Don't try to do it yourself
It's complex to parse HTML, so don't try to do it yourself. If you have huge files, break them down and use the "HTML to Text" action to parse them. There are many hidden complexities in parsing HTML, so always defer to the actions to do the heavy lifting for you.
Name it correctly
The name is super important in this case since we're getting information from somewhere. It's important to know where it comes from and what it is. Always build the name so that other people can understand what you are using without opening the action and checking the details.
Always add a comment
Adding a comment will also help to avoid mistakes. Indicate where the HTML comes from and what you are expecting to get. It's essential to enable faster debugging when something goes wrong.
Always deal with errors
Have your Flow fail graciously when the file doesn't exist and notify someone that something failed. It's horrible to have failing Flows in Power Automate since they may go unlooked for a while or generate even worse errors. I have a template that you can use to help you make your Flow resistant to issues. You can check all details here.
Final Thoughts
The "HTML to Text" action does one job and does it well. It hands you clean, raw text from messy HTML so you don't have to parse it yourself. Keep the conversion in its own step, mind the size and depth limits, and let the action do the heavy lifting. It's a small action that saves you a lot of headaches.

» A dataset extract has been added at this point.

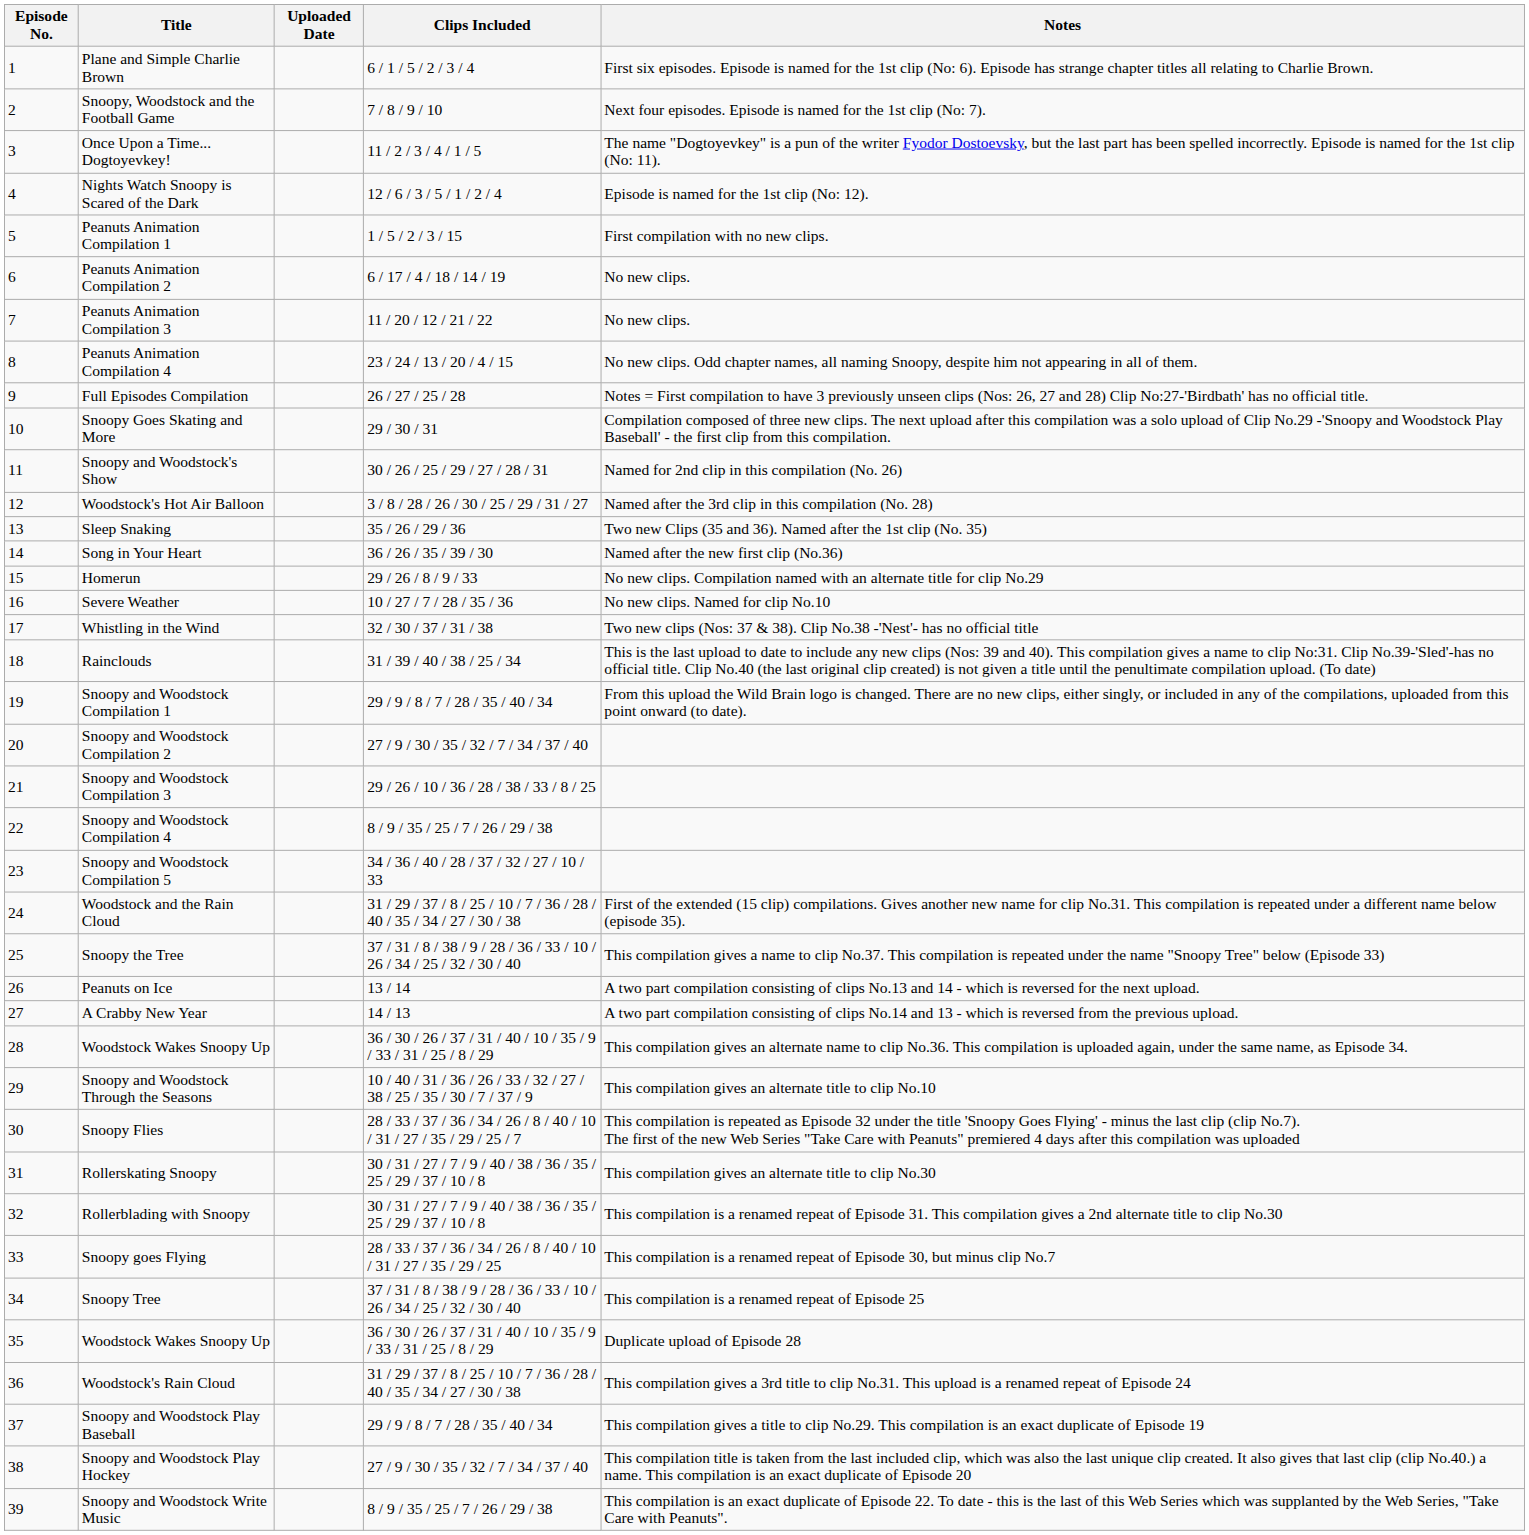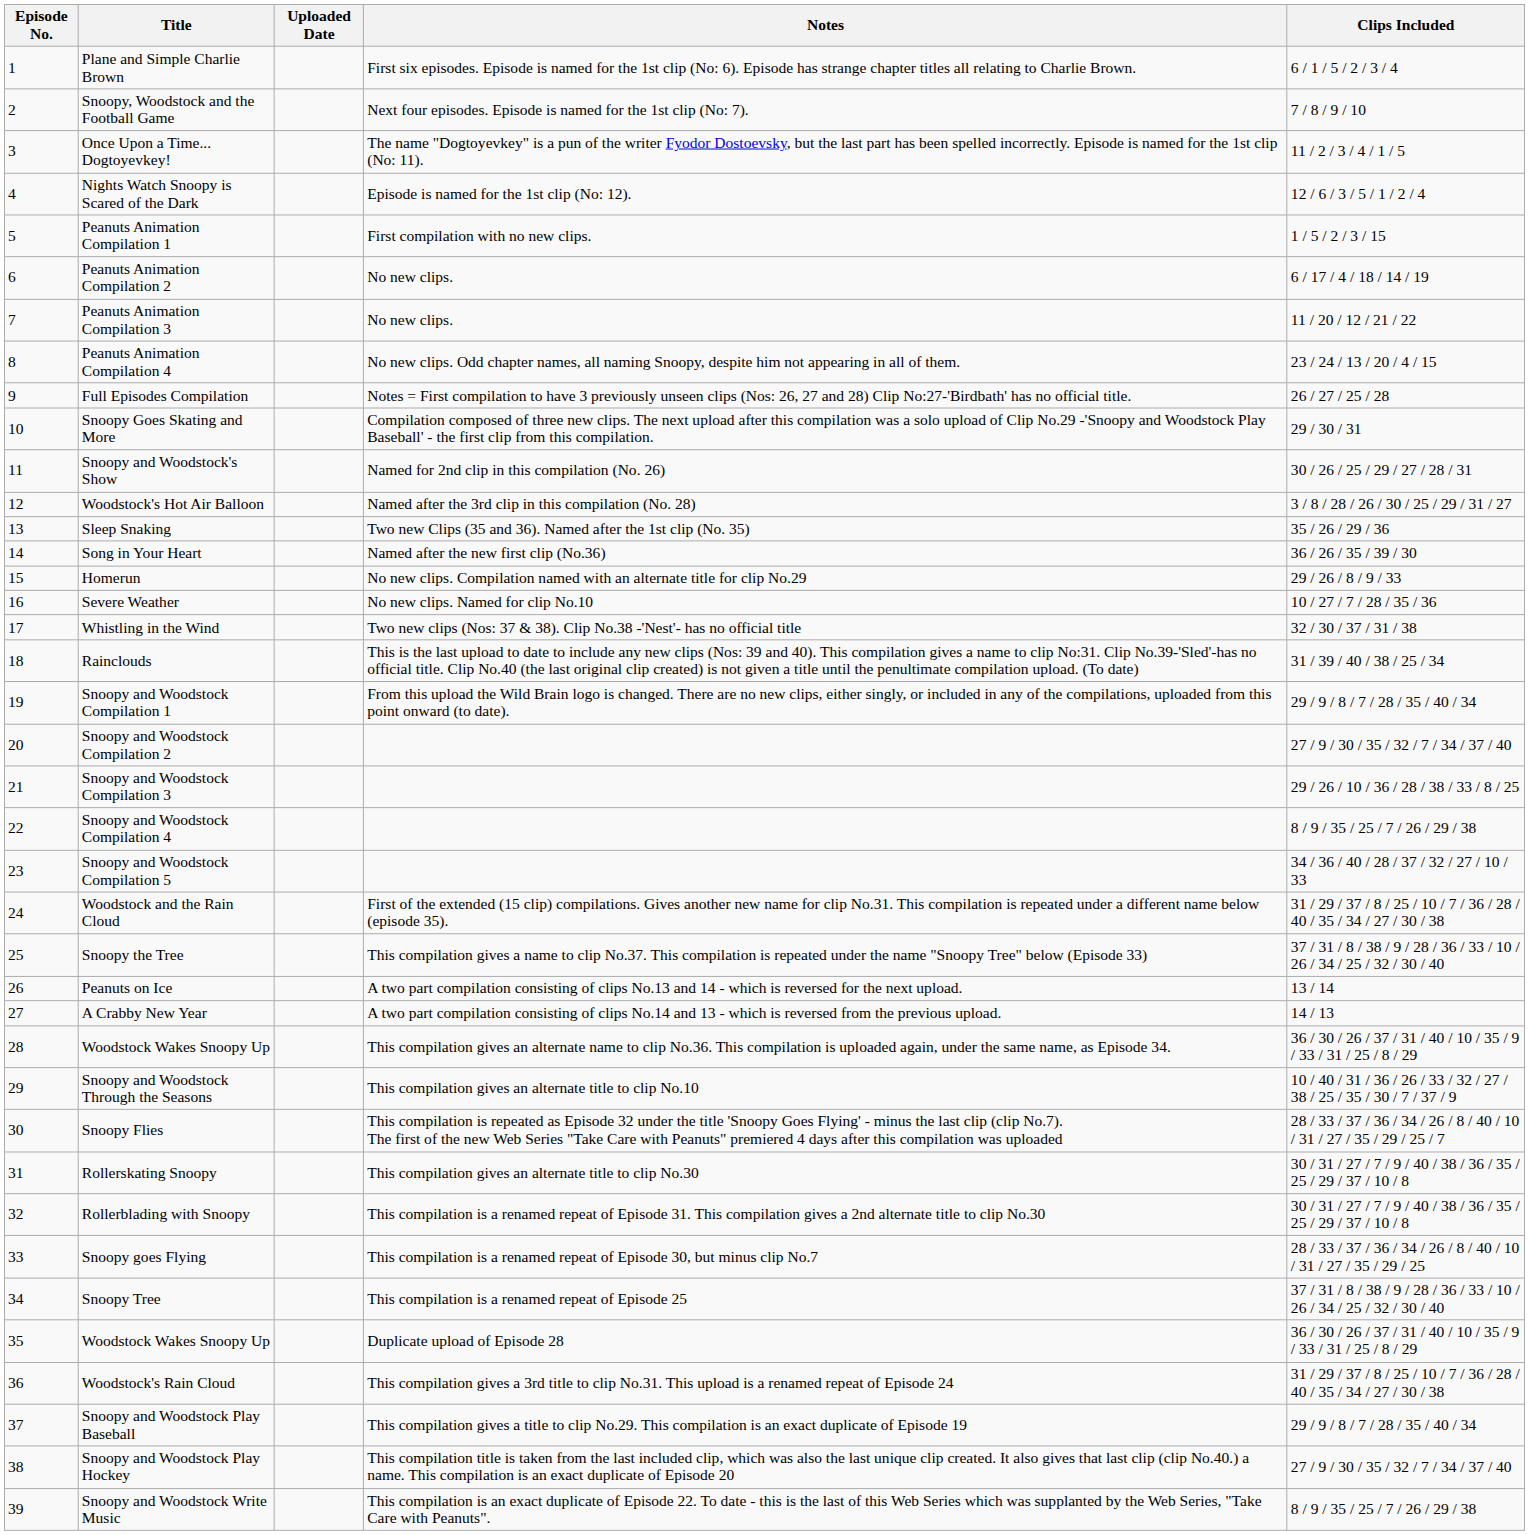columns swapped: Clips Included <-> Notes
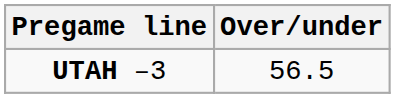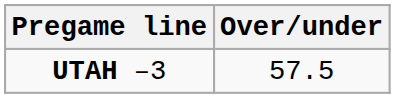UTAH –3 | Over/under: 56.5 -> 57.5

Back to the Power Automate Action Reference.
Photo by Pankaj Patel on Unsplash
I am working with power automation. I am dealing with incoming emails and wany to convert email body to excel, I can boy find HTML-To-TEXT in the actions, and my problem is I use body preview, it gives me all lines I expect, when I try to use split first/last cannot get proper values for example the first is the column name and last part after : is the value for that column, and also with last part get the remaining lines, the last line is correct. I think the split is giving me problem here is the example for bodypreview I see: column1:test1 column2:test2 column1:test1 column2:test2 Any suggestion please
So funktioniert es: split(outputs('HTML_to_text'), decodeUriComponent('%0A'))
Note that the "HTML to Text" is a "Preview" action and should not be used for production, as per Microsoft. Would you have another production-ready recommendation to do the same thing? Thanks!